Al llegar a este punto, entiendo de alguna manera que estoy tratando con ciertos puristas, pero no veo en ello algo reprochable (como muchos de ellos en mi caso) por el contrario, concibo que son válidas y respetables las múltiples formas como nos acercamos a la lectura; sin embargo, defenderé la mía como una complicidad mas intima hacia el texto, para mí es más importante afianzar el pacto entre el lector y la lectura que el carácter sacro del objeto en cuestión.
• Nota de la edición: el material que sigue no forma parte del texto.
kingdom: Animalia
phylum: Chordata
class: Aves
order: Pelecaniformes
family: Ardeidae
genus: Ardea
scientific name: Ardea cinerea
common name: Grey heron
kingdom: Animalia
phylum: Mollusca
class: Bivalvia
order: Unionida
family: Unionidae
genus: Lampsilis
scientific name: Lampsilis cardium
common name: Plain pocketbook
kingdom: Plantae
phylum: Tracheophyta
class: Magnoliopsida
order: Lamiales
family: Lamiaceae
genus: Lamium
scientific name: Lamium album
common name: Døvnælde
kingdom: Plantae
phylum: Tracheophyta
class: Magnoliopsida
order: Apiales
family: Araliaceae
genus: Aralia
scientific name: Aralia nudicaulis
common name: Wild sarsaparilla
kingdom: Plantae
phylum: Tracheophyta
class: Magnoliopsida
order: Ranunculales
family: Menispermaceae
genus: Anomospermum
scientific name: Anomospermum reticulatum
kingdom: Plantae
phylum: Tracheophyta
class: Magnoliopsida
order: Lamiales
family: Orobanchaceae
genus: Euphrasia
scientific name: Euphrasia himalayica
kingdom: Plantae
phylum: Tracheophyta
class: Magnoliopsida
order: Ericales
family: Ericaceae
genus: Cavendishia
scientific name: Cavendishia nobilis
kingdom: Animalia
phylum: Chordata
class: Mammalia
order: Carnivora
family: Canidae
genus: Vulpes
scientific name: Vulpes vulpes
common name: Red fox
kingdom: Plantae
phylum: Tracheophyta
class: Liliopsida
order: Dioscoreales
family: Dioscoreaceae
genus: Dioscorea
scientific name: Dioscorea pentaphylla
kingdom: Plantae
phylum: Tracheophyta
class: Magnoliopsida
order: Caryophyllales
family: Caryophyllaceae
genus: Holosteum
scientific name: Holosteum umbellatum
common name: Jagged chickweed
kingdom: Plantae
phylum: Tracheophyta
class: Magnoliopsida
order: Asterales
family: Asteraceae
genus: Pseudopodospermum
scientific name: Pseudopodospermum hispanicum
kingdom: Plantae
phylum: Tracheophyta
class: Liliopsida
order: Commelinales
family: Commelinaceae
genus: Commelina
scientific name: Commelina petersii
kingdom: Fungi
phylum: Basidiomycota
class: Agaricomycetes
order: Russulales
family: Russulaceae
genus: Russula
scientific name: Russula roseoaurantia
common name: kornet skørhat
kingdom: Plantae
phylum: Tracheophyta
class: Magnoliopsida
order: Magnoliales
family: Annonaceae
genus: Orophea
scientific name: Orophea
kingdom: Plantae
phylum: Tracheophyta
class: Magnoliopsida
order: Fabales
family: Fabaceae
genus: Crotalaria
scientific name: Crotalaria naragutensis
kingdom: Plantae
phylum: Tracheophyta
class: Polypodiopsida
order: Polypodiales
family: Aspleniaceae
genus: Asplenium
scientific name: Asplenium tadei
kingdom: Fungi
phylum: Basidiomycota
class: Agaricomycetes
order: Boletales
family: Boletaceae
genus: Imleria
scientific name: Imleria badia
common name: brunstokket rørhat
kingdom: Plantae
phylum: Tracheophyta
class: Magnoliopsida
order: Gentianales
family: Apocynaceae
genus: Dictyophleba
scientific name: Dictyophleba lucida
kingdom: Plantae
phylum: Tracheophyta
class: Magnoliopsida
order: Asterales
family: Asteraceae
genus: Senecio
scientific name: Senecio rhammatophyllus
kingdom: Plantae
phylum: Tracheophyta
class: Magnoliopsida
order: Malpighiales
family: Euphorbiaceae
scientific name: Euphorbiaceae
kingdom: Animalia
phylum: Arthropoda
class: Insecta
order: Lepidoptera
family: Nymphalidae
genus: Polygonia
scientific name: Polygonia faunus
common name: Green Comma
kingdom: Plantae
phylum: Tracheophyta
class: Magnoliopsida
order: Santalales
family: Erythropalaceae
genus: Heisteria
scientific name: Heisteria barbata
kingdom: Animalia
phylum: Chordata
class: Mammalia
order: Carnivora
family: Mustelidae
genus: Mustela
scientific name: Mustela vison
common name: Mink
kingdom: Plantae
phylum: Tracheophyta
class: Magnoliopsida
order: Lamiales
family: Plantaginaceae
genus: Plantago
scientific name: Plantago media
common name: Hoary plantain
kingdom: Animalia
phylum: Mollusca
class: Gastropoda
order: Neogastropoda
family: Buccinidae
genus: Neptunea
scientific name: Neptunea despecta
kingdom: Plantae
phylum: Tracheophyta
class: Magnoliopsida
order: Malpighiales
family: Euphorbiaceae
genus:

Ahora bien, si reflexiono un poco sobre lo que dice Kafka de que “un libro debe ser el hacha que rompa el mar helado que hay dentro de nosotros” o un puñetazo en la cara, entonces, me declaro farisea ante la enseñanza de Jesús de poner la otra mejilla, es decir, para el caso que nos concierne el no profanar el texto. Por el contrario, me doy la licencia de dejar en ellos mis más íntimos vestigios, los subrayo ejerciendo “violencia” sobre ellos de la misma manera en que ellos ejercen violencia sobre mí y marcan mis percepciones y emociones, de tal forma que mi pacto como lectora con el texto se afianza, se torna más profundo, entusiasta. Si advertimos y hacemos énfasis en lo que significa esto no está de más traer a colación la etimología y significado de la palabra entusiasmo como una exaltación de ánimo que se produce por algo que cautiva o que es admirado y que proviene del latín tardío enthusiasmus, o en su origen más remoto en la lengua griega “tener un dios dentro de sí”, en mi caso “tener el texto dentro de mí”. Si el libro es ese artefacto mágico en el que nos miramos a nosotros mismos y nos adentramos en ellos ¿porqué ser tímida ante los ojos réprobos de quienes defienden su carácter sacro? Sospecharán de mí, tal vez… dirán que el entendimiento no depende de las heridas que le infrinjamos al texto, pero también me será permitido sospechar de ellos.
Para terminar apelaré a Cortázar que en Rayuela dice: “Cuando los amigos se entienden bien entre ellos, cuando los amantes se entienden bien entre ellos, cuando las familias se entienden bien entre ellas, entonces nos creemos en armonía. Engaño puro, espejo para alondras. A veces siento que entre dos que se rompen la cara a trompadas hay mucho más entendimiento que entre los que están ahí mirando desde afuera.” Cada cual con su metodología de acercarse a los libros o su sentencia pacífica hacia ellos, por mi parte seguiré dándome a trompadas con los textos que leo, entusiasmándome con ellos a la medida en que me infrinjan y les infrinja marcas, dejando que entren en mí y entrando en ellos.